• **Goal of the exercise**: The word "DoxyParams" marks the lines to copy; find all of them in the entries below.

• **Information provided**:
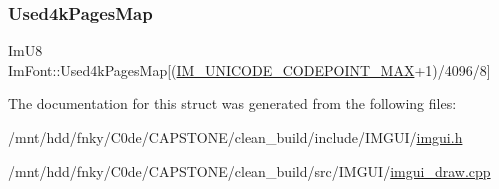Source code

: \subsubsection{\texorpdfstring{Used4k\+Pages\+Map}{Used4kPagesMap}}
{\footnotesize\ttfamily Im\+U8 Im\+Font\+::\+Used4k\+Pages\+Map\mbox{[}(\hyperlink{imgui_8h_aefe19804994a49c4e39032acbfe49e0d}{I\+M\+\_\+\+U\+N\+I\+C\+O\+D\+E\+\_\+\+C\+O\+D\+E\+P\+O\+I\+N\+T\+\_\+\+M\+AX}+1)/4096/8\mbox{]}}



The documentation for this struct was generated from the following files\+:\begin{DoxyCompactItemize}
\item 
/mnt/hdd/fnky/\+C0de/\+C\+A\+P\+S\+T\+O\+N\+E/clean\+\_\+build/include/\+I\+M\+G\+U\+I/\hyperlink{imgui_8h}{imgui.\+h}\item 
/mnt/hdd/fnky/\+C0de/\+C\+A\+P\+S\+T\+O\+N\+E/clean\+\_\+build/src/\+I\+M\+G\+U\+I/\hyperlink{imgui__draw_8cpp}{imgui\+\_\+draw.\+cpp}\end{DoxyCompactItemize}
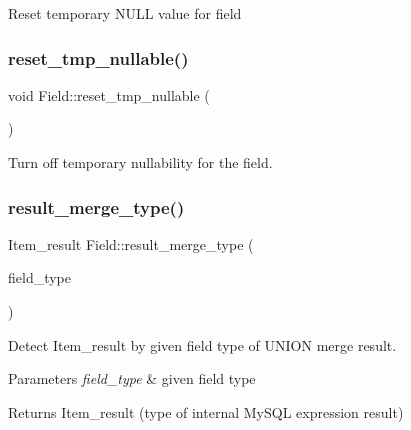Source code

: Reset temporary N\+U\+LL value for field \mbox{\label{classField_a220414646b062b55c25017423f79e5cb}} 
\subsubsection{\texorpdfstring{reset\+\_\+tmp\+\_\+nullable()}{reset\_tmp\_nullable()}}
{\footnotesize\ttfamily void Field\+::reset\+\_\+tmp\+\_\+nullable (\begin{DoxyParamCaption}{ }\end{DoxyParamCaption})\hspace{0.3cm}{\ttfamily [inline]}}

Turn off temporary nullability for the field. \mbox{\label{classField_aa68d124a26fb9eba0545155219d9327e}} 
\subsubsection{\texorpdfstring{result\+\_\+merge\+\_\+type()}{result\_merge\_type()}}
{\footnotesize\ttfamily Item\+\_\+result Field\+::result\+\_\+merge\+\_\+type (\begin{DoxyParamCaption}\item[{enum\+\_\+field\+\_\+types}]{field\+\_\+type }\end{DoxyParamCaption})\hspace{0.3cm}{\ttfamily [static]}}

Detect Item\+\_\+result by given field type of U\+N\+I\+ON merge result.


\begin{DoxyParams}{Parameters}
{\em field\+\_\+type} & given field type\\
\hline
\end{DoxyParams}
\begin{DoxyReturn}{Returns}
Item\+\_\+result (type of internal My\+S\+QL expression result) 
\end{DoxyReturn}
\mbox{\label{classField_afa4ad98d3d0040bb28990c95caa0d86c}} 
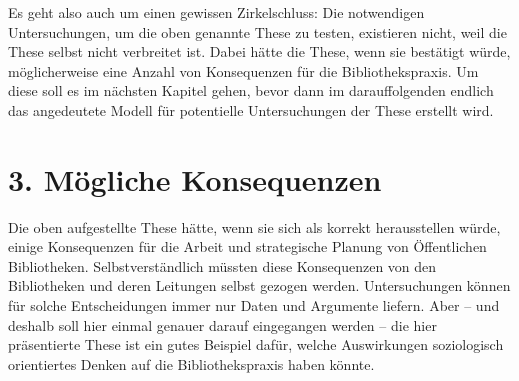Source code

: \documentclass[a4paper,
fontsize=11pt,
oneside,
numbers=noperiodatend,
parskip=half-,
bibliography=totoc,
final
]{scrartcl}
\begin{document}
Es geht also auch um einen gewissen Zirkelschluss: Die notwendigen
Untersuchungen, um die oben genannte These zu testen, existieren nicht,
weil die These selbst nicht verbreitet ist. Dabei hätte die These, wenn
sie bestätigt würde, möglicherweise eine Anzahl von Konsequenzen für die
Bibliothekspraxis. Um diese soll es im nächsten Kapitel gehen, bevor
dann im darauffolgenden endlich das angedeutete Modell für potentielle
Untersuchungen der These erstellt wird.

\hypertarget{muxf6gliche-konsequenzen}{%
\section{3. Mögliche
Konsequenzen}\label{muxf6gliche-konsequenzen}}

Die oben aufgestellte These hätte, wenn sie sich als korrekt
herausstellen würde, einige Konsequenzen für die Arbeit und strategische
Planung von Öffentlichen Bibliotheken. Selbstverständlich müssten diese
Konsequenzen von den Bibliotheken und deren Leitungen selbst gezogen
werden. Untersuchungen können für solche Entscheidungen immer nur Daten
und Argumente liefern. Aber -- und deshalb soll hier einmal genauer
darauf eingegangen werden -- die hier präsentierte These ist ein gutes
Beispiel dafür, welche Auswirkungen soziologisch orientiertes Denken auf
die Bibliothekspraxis haben könnte.
\end{document}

• **The completed task**:
\begin{DoxyParams}{Parameters}
\end{DoxyParams}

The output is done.